Chris is an instructional designer and college faculty member. He has a Master's Degree in Education and also umpires baseball.
Have you ever watched political coverage on your TV or on the Internet? It seems like there is always something happening. As citizens, we have a right to know what is going on at all levels of government, from local to federal. But there is so much to keep up with that you might often feel lost or unable to figure out what's happening.
Fortunately, there are many ways the average person can find political information relevant to him or her. One way is through the use of or participation in linkage institutions, which are very important in connecting citizens to all levels of government. While not formally part of government, their presence is part of what makes political systems work.
There are four main types of linkage institutions: media, interest groups, political parties, and elections. Let's explore some of the ways these linkage institutions enable citizens to connect to their government.
Media: It's Everywhere
Media is everywhere in today's world. Whether it's television, newspapers, books and magazines, the Internet and social media, or other forums, citizens can find out a ton about the political process. Perhaps it's which candidates are running for office, what their platform and ideas might be, and even election results. Please keep in mind, however, that a media source may try to tell you that one candidate is better than another, which is called bias.

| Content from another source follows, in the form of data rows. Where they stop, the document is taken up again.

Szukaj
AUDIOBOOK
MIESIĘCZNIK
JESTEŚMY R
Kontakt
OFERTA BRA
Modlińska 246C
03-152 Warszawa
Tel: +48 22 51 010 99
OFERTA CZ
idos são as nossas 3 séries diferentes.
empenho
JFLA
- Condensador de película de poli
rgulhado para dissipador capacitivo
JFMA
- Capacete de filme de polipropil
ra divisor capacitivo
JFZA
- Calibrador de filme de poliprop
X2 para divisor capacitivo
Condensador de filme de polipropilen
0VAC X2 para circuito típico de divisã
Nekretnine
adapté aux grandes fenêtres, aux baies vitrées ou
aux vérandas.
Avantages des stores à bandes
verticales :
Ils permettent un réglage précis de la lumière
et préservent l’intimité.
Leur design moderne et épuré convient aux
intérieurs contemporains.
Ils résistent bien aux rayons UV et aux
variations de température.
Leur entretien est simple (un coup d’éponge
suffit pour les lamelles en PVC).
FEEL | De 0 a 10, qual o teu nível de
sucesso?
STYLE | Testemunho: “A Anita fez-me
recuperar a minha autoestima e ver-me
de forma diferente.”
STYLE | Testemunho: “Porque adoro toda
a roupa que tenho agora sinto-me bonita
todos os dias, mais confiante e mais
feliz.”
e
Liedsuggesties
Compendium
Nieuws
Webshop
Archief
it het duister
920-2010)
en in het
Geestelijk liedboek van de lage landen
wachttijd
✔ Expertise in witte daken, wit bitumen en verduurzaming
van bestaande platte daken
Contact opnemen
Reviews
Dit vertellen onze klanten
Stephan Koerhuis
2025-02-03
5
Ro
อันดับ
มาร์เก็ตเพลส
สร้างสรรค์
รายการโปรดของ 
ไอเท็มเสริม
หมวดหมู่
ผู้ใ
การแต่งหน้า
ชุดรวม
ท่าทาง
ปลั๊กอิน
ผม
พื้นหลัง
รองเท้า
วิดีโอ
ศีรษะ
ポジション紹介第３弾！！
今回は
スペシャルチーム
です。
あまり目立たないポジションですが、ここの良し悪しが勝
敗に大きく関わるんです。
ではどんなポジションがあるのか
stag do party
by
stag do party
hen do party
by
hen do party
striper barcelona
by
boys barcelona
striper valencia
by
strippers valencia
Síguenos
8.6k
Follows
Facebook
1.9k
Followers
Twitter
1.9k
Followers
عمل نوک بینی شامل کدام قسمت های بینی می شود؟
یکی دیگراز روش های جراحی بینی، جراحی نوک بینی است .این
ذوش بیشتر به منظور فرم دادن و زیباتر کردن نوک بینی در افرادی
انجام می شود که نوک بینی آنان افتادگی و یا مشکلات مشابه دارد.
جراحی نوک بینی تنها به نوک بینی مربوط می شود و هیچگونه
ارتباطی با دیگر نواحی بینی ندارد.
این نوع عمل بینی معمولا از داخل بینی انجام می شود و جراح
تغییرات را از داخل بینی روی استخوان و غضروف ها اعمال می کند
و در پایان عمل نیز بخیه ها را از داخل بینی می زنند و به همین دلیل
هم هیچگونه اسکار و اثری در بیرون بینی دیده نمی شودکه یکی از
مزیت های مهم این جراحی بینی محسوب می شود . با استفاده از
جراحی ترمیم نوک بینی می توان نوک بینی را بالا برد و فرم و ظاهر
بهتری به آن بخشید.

Once an official is elected, the media tells you what the politician has been up to, good or bad. This might include information about laws passed, debates and speeches, and appearances for their constituents. Media sources also usually offer an opinion on a politician's performance. In many ways, the media is a watchdog of politicians.
Interest Groups: Expressing Preferences
Many groups exist with the primary mission of protecting a particular set of concerns they hold near and dear about a politically relevant topic. Called interest groups, or lobby groups, they are seemingly countless in both quantity and the issues they fight for. They can represent groups of issues or groups of people. Some well-known examples of very influential interest groups include The National Organization of Women, The United Farm Workers of America, and the National Rifle Association.
There are many ways in which interest groups impact government. Some of these include raising money for a candidate who supports their mission, trying to persuade voters to elect a certain candidate, or attempting to influence what laws are passed. Interest groups use many approaches, including letter writing, appearing in the media, or using grassroots methods, which are attempts to rally people around them starting at a minimal level, like at a small town meeting.
Political Parties: Divisiveness
Political parties are the most divisive type of linkage institutions, and they are at the forefront of the United States' democracy. The two major political parties in the U.S. are the Democrats and the Republicans. Political parties tend to be a bit more general in their beliefs when compared to interest groups. For example, the Republican Party might have a set of beliefs and ideologies that align with dozens of interest groups. The ultimate goal of each party is to get as many of their members elected as possible to control what the government does.
When it comes to picking a candidate to vote for, many people tend to choose the one whose political party beliefs line up most closely to their own. For example, if taking care of the environment is a big priority to an individual, he or she will likely vote for a candidate who supports the same. Political parties tend to find the voters that best match a candidate and get out to garner their support.
Elections: Participation at Its Best
Elections are, in many ways, a culmination of the three different linkage institutions we've already covered. Leading up to an election, the campaign process includes political parties finding an ideal candidate, as well as dealing with the pressure and influence of interest groups. And of course, the whole process will be covered significantly by the media. All of this is done to get citizens to cast their vote for a specific candidate.
The process of an election from campaign to vote is a long and arduous one. The time it takes to actually cast a vote (the ultimate power of the people) from the start of the campaign process is quite lengthy. While elections are the most basic form of linkage institutions, they are perhaps the most important because they provide citizens with a direct voice to the government. If a person does not like that an interest group pressures a candidate, for example, that person can exhibit his or her power by simply not voting for that candidate. This is the most fundamental form of contact with the government in the United States.
Democracy is government controlled by the people. In the U.S., representative democracy is the type of democracy used to get the candidates of political parties elected into office, which is often done with the help of different media sources and interest groups. Theoretically, those who are elected to political office are there to represent the people and should be accessible at all times. Linkage institutions are the mechanisms that enable this access, and there are four main types, including the media, interest groups, political parties, and elections.
Ultimately, the goal of linkage institutions is to provide the most possible access to elected officials by the people who elected them. Though mostly informal, they are vital to the American political process.